CC: Pour information, je rougis. C’est peut-être pour cela que ça marche, c’est parce que c’est naturel pour moi. Le milieu de l’automobile et les événements que je fais, les gens que je rencontre, c’est si facile de parler avec eux des choses qui nous passionnent que je me suis fait des tonnes d’amis. Je ne dirais pas si je suis un membre important de la communauté ou un membre connu de la communauté, mais je me suis fait tellement de bons amis, et j’en suis très reconnaissant.

FW: Remarquez-vous des différences flagrantes entre la communauté automobile anglaise et la communauté automobile danoise ?

CC: Ouais.

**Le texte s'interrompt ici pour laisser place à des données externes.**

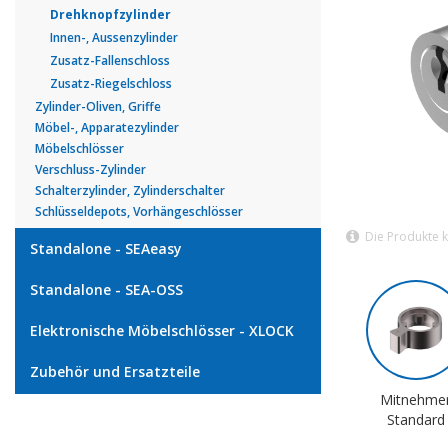
Drehknopfzylinder
Innen-, Aussenzylinder
Zusatz-Fallenschloss
Zusatz-Riegelschloss
Zylinder-Oliven, Griffe
Möbel-, Apparatezylinder
Möbelschlösser
Verschluss-Zylinder
Schalterzylinder, Zylinderschalter
Schlüsseldepots, Vorhängeschlösser
Die Produkte 
Standalone - SEAeasy
Standalone - SEA-OSS
Elektronische Möbelschlösser - XLOCK
Zubehör und Ersatzteile
Mitnehme
Standard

La culture automobile ici est évidemment un peu faussée à cause de la taxe danoise élevée sur les voitures ; vous paierez trois fois le prix d’une voiture ici comme vous le feriez au Royaume-Uni. C’est une sorte de moule de la culture ici d’une manière étrange parce que si vous pouvez vous permettre de posséder n’importe quel type de voiture, alors c’est à peu près tout ce que vous pouvez vous permettre. La culture de la voiture classique n’a pas encore vraiment atteint les jeunes. Il y a encore beaucoup de personnes âgées qui conduisent des voitures classiques magnifiquement restaurées.

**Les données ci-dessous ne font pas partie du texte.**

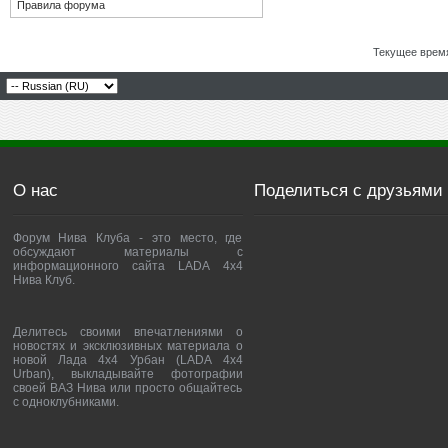
Правила форума
Текущее врем
О нас
Поделиться с друзьями
Форум Нива Клуба - это место, где
обсуждают материалы с
информационного сайта LADA 4x4
Нива Клуб.
Делитесь своими впечатлениями о
новостях и эксклюзивных материала о
новой Лада 4х4 Урбан (LADA 4x4
Urban), выкладывайте фотографии
своей ВАЗ Нива или просто общайтесь
с одноклубниками.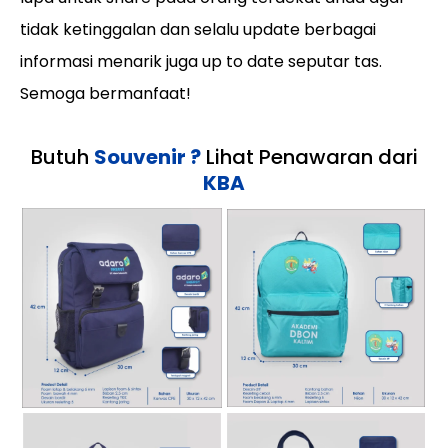
tidak ketinggalan dan selalu update berbagai
informasi menarik juga up to date seputar tas.
Semoga bermanfaat!
Butuh
Souvenir ?
Lihat Penawaran dari
KBA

Par ailleurs, les types de voitures qui sont populaires au Danemark sont légèrement différents de ceux du Royaume-Uni. Ici, la culture automobile américaine est très importante, alors les Américains aiment leurs Corvettes et ces grosses voitures musclées, etc. Les voitures classiques britanniques sont moins nombreuses, et il n’est pas rare de voir des MG et autres au Danemark. Mais je pense que parce que la communauté au Danemark est petite – c’est un pays minuscule et très uni – dès que vous connaissez une personne, elle vous dit : « Oh, vous devez parler à untel. Voici son numéro. » C’est très sympathique. Je pense que c’est peut-être ce qui manque actuellement au Royaume-Uni. C’est tellement grand là-bas, et il y a tellement de gens qui y participent. Il y a tant de voitures et tant de scènes différentes qu’il est difficile d’entrer par effraction. Mais c’est formidable pour cette raison aussi, pour la variété et l’ampleur de l’événement.

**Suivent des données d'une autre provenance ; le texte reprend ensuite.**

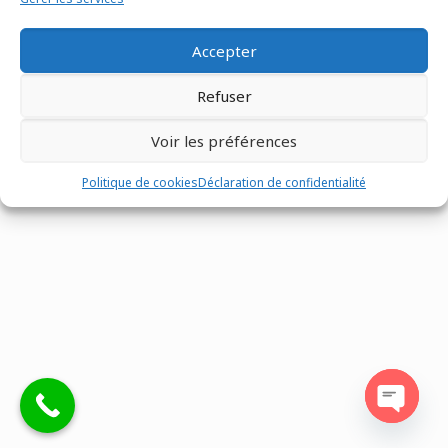
Site réalisé par
Eventtex
Accepter
Refuser
Voir les préférences
Politique de cookies
Déclaration de confidentialité
Open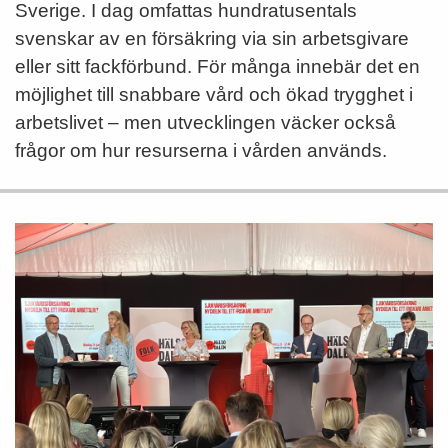
Sverige. I dag omfattas hundratusentals
svenskar av en försäkring via sin arbetsgivare
eller sitt fackförbund. För många innebär det en
möjlighet till snabbare vård och ökad trygghet i
arbetslivet – men utvecklingen väcker också
frågor om hur resurserna i vården används.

Au Danemark, par contre, le Old Red a ouvert une voie très étrange dans la culture automobile, où je traîne maintenant avec des rockabillies et des courses de métal d’avant-guerre sur les plages. C’est vraiment cool, mais c’est un peu une niche. Nous ne sommes pas nombreux à faire ça ici, comme vous pouvez probablement l’imaginer.

FW: Vous dites cela, mais n’êtes-vous pas allé à une station-service il y a quelques semaines et il y a eu un…

CC: C’est vrai ! Je suis arrivé à la station-service à la mi-février, au volant de ma voiture de 86 ans, puis il y avait une autre personne qui conduisait une autre Ford modèle A de 1930. Nous sommes tous une bande de cinglés, vraiment, et nous arrivons à nous retrouver où que nous soyons.